Es importante abrir un debate sobre el uso de este tipo de tecnologías. Pero también hay que tener en claro que no podemos permitir que la imposición de un discurso de algunos países desarrollados termine jugando en contra de los proyectos nacionales de cada país“, dijo a LA NACION el ministro de Defensa, Agustín Rossi. Así, el jefe de la cartera de Defensa confirmó la decisión del Gobierno y del Invap de desarrollar drones más sofisticados en lo inmediato.

Advertencias:

Los dichos de Rossi sobre la necesidad de generar un debate desde el plano de los países no desarrollados no fueron pronunciados al azar. Es que hace un mes se dio a conocer un documento que elaboró un grupo de 40 académicos y especialistas en defensa y política internacional, en el que advirtieron al Consejo de Defensa Sudamericano y al propio Rossi sobre los peligros del uso de aviones no tripulados para la región sin regulaciones.

En ese documento los firmantes señalaron que en el mundo “los drones se han convertido en un recurso letal para llevar a cabo ejecuciones extrajudiciales, afectando notoriamente el Estado de Derecho en los países que recurren a ese medio”. El texto, que llegó a manos del ministro de Defensa, lo firmaron, entre otros, Juan Gabriel Tokatlian, Fabián Bosoer, Agustín Colombo Sierra, Nicolás Comini, Carlos Gabetta, Verónica Giordano, Fabián Lavallen, Daniel Romano, Mirka Seitz, Manuel Ugarte y Horacio Verbitsky.
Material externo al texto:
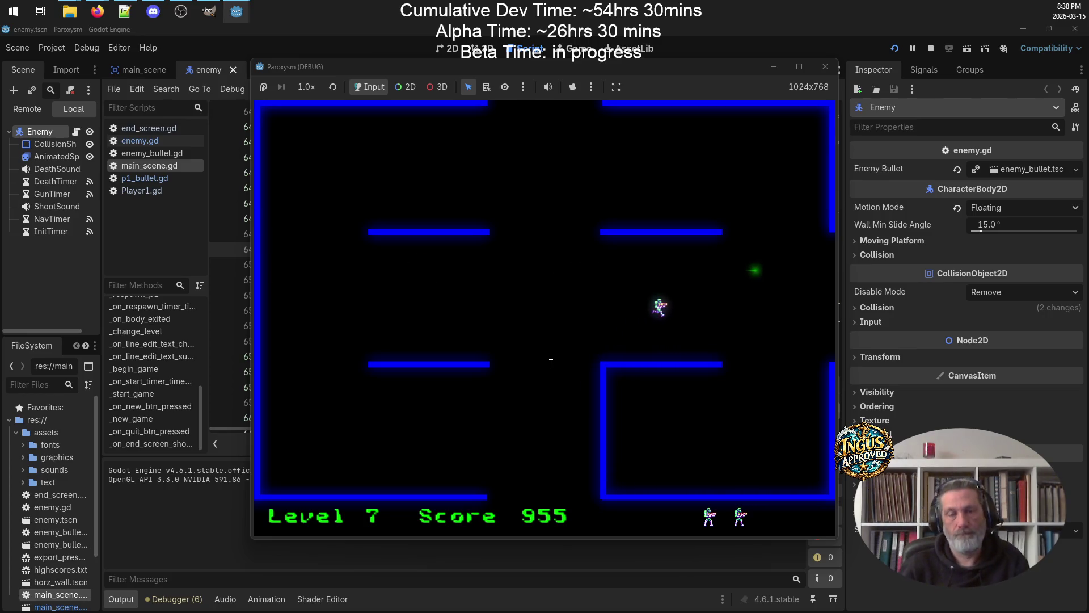
key("Right")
Allí destacaban que estos aviones no tripulados ya son parte de una “lucrativa y poco transparente industria militar que carece de controles internacionales” y que apunta a la masificación de sus ventas. El negocio de los drones crece cada año. Según las publicaciones especializadas en defensa, entre 2014 y 2015 se invertirán más de US$ 81.000 millones en ese mercado.

Tokatlian expresó a LA NACION que si el proyecto de fabricación de drones se realiza bajo la supervisión del Invap y no con empresas privadas sería una garantía de seriedad. No obstante, opinó que “hay que seguir bien de cerca este tipo de iniciativas y generar un debate“.

Mis observaciones:

Sobre la comunicación: Las letras en negrita las puse yo, para subrayar ciertos conceptos; en particular, la decisión de no dejar de desarrollar en Argentina las capacidades que tienen que ver con la defensa nacional. En la nota de Dinatale – un muy buen trabajo periodístico – él o alguien introdujo algunos términos (“sigilosamente”, por ejemplo) y distribuyó algunos párrafos adecuados para estimular la paranoia de un sector de lectores habituales de La Nación, que sospecharán de los fines nefandos para los que el gobierno planea usar los drones.

(Recordarán las sospechas que provocó la tarjeta SUBE: iba a servir para controlar a la población. En particular, a los luchadores por la libertad que usan el colectivo 60).

Pero bueno, es el juego político esperable de un medio opositor. Lo llamativo es que es el único medio masivo que yo haya visto que publica con detalles un desarrollo valioso de la tecnología argentina impulsado por el Estado.

Sobre la autoregulación: Coincido con ese grupo de expertos acerca de los peligros para la región del uso de aviones no tripulados sin regulaciones. Uno de esos peligros es la preocupación paternal de las Grandes Potencias sobre el asunto.

Por eso, y porque Argentina tiene en la región socios y mercados si desarrolla exitosamente esos aparatos, quiero recordar el tema, aún más sensible, de la proliferación nuclear. Lo traté aquí, hace justo tres años. Ahora sólo quiero recordarles que los protocolos que supervisa la Agencia Brasileño-Argentina de Contabilidad y Control de Materiales Nucleares (ABACC), son aceptados por las Naciones Unidas, y los países del Grupo de Proveedores Nucleares (NSG) – el más importante es EE.UU. – como salvaguardia adecuada.